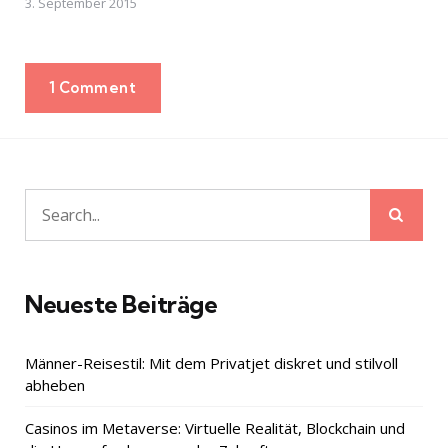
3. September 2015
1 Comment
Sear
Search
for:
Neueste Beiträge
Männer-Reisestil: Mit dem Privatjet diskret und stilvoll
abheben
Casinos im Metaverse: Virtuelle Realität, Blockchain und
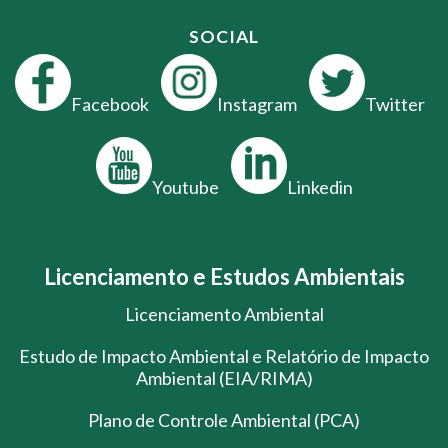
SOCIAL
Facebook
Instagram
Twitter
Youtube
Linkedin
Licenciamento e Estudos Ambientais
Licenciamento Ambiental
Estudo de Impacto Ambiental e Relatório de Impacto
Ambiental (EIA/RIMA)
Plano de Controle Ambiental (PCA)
______
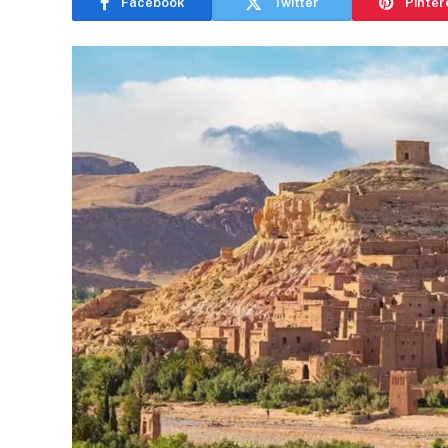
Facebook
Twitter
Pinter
______
> _REQUIRED ACTION_: Starting at the line above that has "Casinos im Metaverse: Virtuelle" and ending at the line that has "Plano de Controle Ambiental (PCA)", copy each line exactly, leaving the pictures out and adding nothing.

> _YOUR RESPONSE_:
Casinos im Metaverse: Virtuelle Realität, Blockchain und
SOCIAL
Facebook
Instagram
Twitter
Youtube
Linkedin
Licenciamento e Estudos Ambientais
Licenciamento Ambiental
Estudo de Impacto Ambiental e Relatório de Impacto
Ambiental (EIA/RIMA)
Plano de Controle Ambiental (PCA)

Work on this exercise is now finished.